La croissance européenne pourrait rester faible pendant la majeure partie de l'année prochaine, tandis que la désinflation s'accélère : l’inflation des prix à la consommation en zone euro est passée d'un sommet de 10,7 % en octobre 2022 à 2,9 % un an plus tard, ce qui l'a rapprochée de l'objectif de la BCE. Les autorités monétaires tentent de rappeler aux investisseurs que le « dernier kilomètre » est le plus difficile. Ce contexte soulage toutefois la BCE, qui devrait retrouver sa capacité d'assouplissement pour faire face à toute éventualité dès l'année prochaine.
En Chine, l'activité économique a montré de timides signes de stabilisation, tandis que l'évolution des prix reste déflationniste. Ce phénomène reflète la faiblesse de la demande intérieure et suggère qu’une reprise probante pourrait prendre un certain temps.

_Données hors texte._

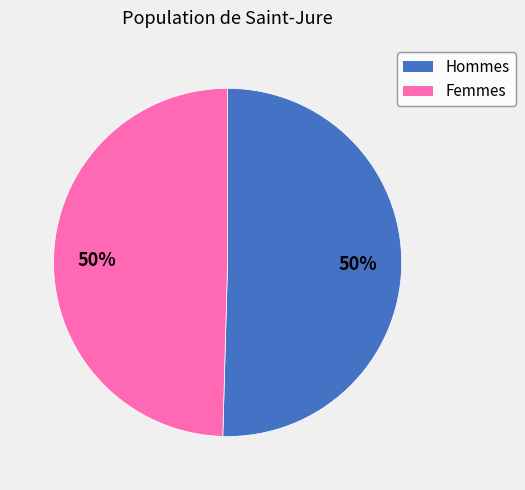

To the nearest percent, what percentage of the pie is Hommes?

50%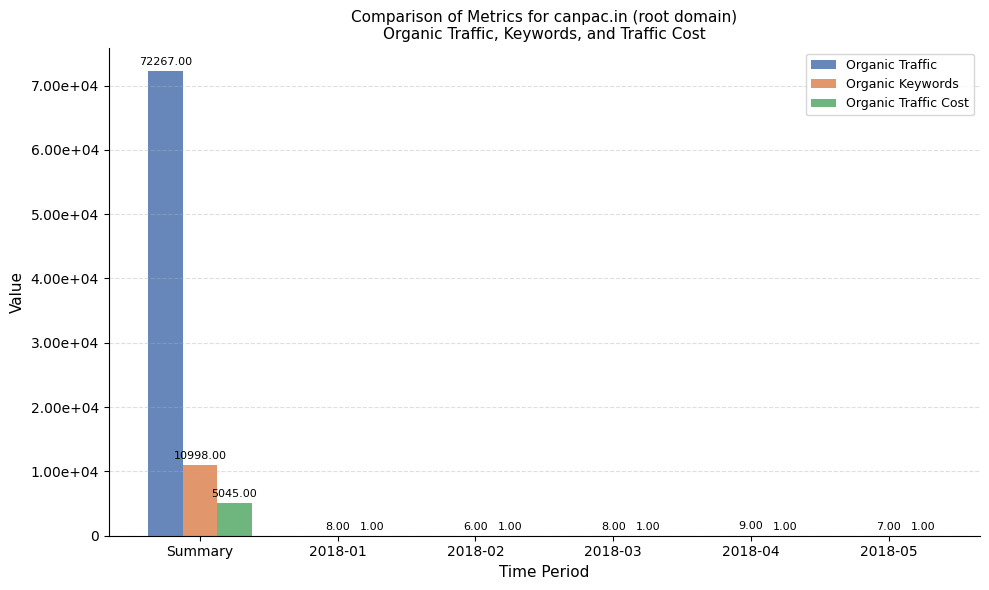

What are all the series names shown in the legend?

Organic Traffic, Organic Keywords, Organic Traffic Cost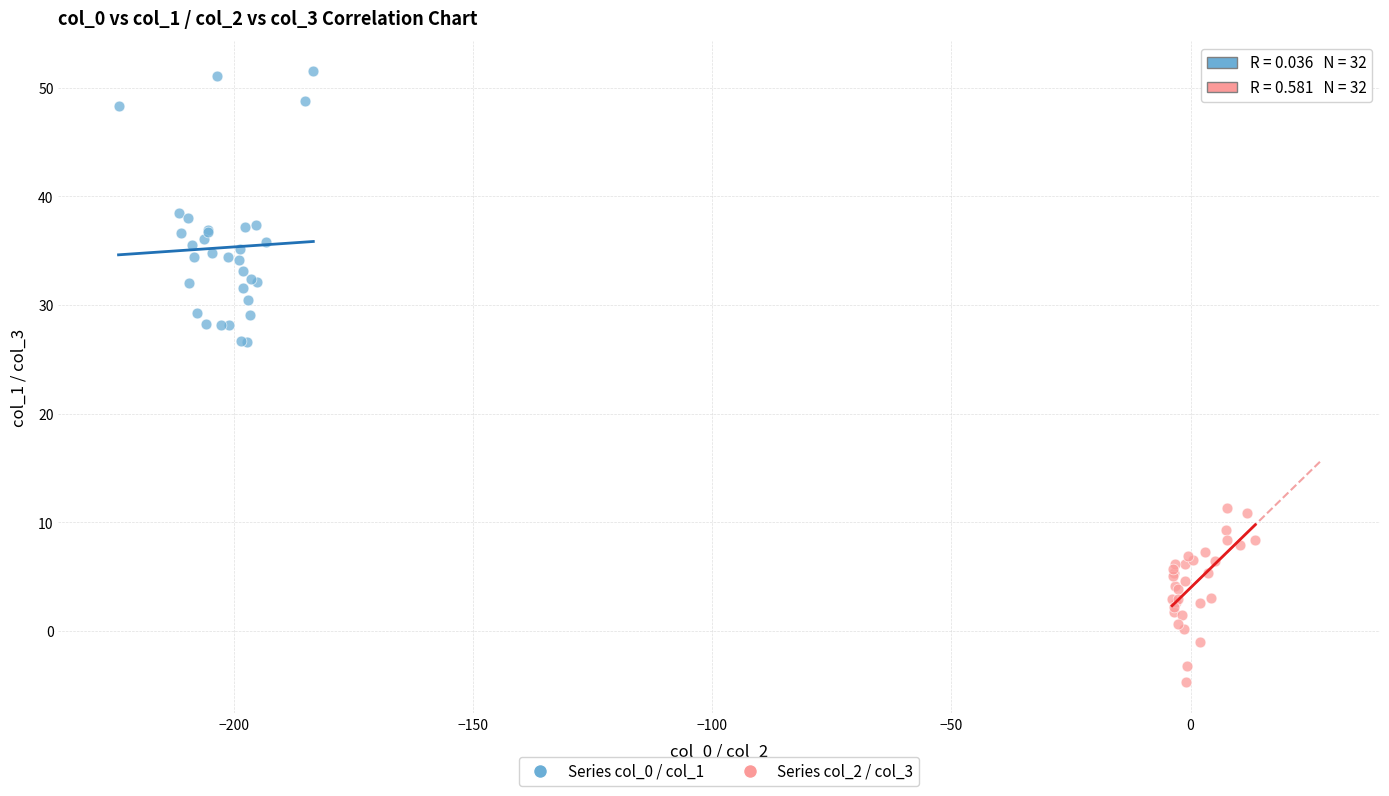

Which series contains the lowest Y value?

Series col_2 / col_3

En termes de fondamentaux, l'Europe reste à la traîne, les indicateurs économiques et les chiffres de l’inflation s’avérant inférieurs aux attentes alors que les mauvaises surprises se succèdent. Au début du quatrième trimestre, les surprises en matière de croissance restent nettement moins bonnes qu'aux États-Unis et en Chine. Cependant, les surprises sur le front de l'inflation ont changé de cap cette année et sont désormais inférieures au niveau enregistré aux États-Unis.

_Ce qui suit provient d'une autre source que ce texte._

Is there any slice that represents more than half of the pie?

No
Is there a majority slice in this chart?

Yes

Opinion positive sur les obligations
Nous maintenons une position longue sur la duration obligataire, après une sous-pondération jusqu’en mars et une position neutre jusqu’en avril Il s’agit de tirer parti d’un point d’entrée plus attrayant, lié à un meilleur rendement et aux perspectives moins dynamiques du mix croissance/inflation pour l'année prochaine.
Cette position découle d’une logique simple : notre stratégie vise à exploiter la hausse des taux et des rendements obligataires dans un contexte de ralentissement de l'activité et de recul de l'inflation.
En 2023, notre allocation obligataire reposait sur la quête de rendement via le crédit investment grade et la diversification dans la dette émergente et les obligations à haut rendement.
Alors que les rendements souverains ont atteint des sommets de plusieurs décennies en raison du durcissement monétaire, les spreads de la plupart des actifs obligataires sont proches de leur moyenne à long terme. Par conséquent, le rendement d’un portefeuille équilibré offre à nouveau une certaine protection contre la volatilité à court terme.
Actuellement, le rendement à l'échéance de la poche obligataire d'un portefeuille diversifié est proche de 5 %. Cela représente un changement important : il y a deux ans, le rendement au niveau du portefeuille avoisinait zéro.
Les actions relativement moins attrayantes
Nous observons que les valorisations des actions se sont ajustées mais restent tendues, les investisseurs anticipant toujours une croissance positive des bénéfices par action et des marges élevées en dépit d'un resserrement historique des conditions financières. En outre, le scénario d'un atterrissage en douceur de l'économie américaine semble intégré dans les prix de marché, ce qui freine la hausse des cours.
Le couple rendement/risque ne semble guère attrayant, la prime de risque des actions étant actuellement insuffisante pour inciter les investisseurs à renforcer leurs positions.
Par rapport à l'été dernier, nous notons néanmoins plusieurs évolutions positives : le risque d'un atterrissage brutal et d'une erreur de politique monétaire a reculé aux États-Unis et la situation semble se stabiliser en Chine. De plus, les risques géopolitiques semblent contenus à court terme.
Par ailleurs, nous estimons que le potentiel de hausse des actions est limité et que le rendement attendu n'est pas suffisamment attrayant par rapport aux obligations dans le contexte actuel. Le consensus table sur une croissance des bénéfices de 5 à 10 %, qui sera difficile à atteindre compte tenu du ralentissement attendu de l'activité. Quant aux valorisations, elles tiennent déjà compte d'une baisse des taux d'intérêt réels.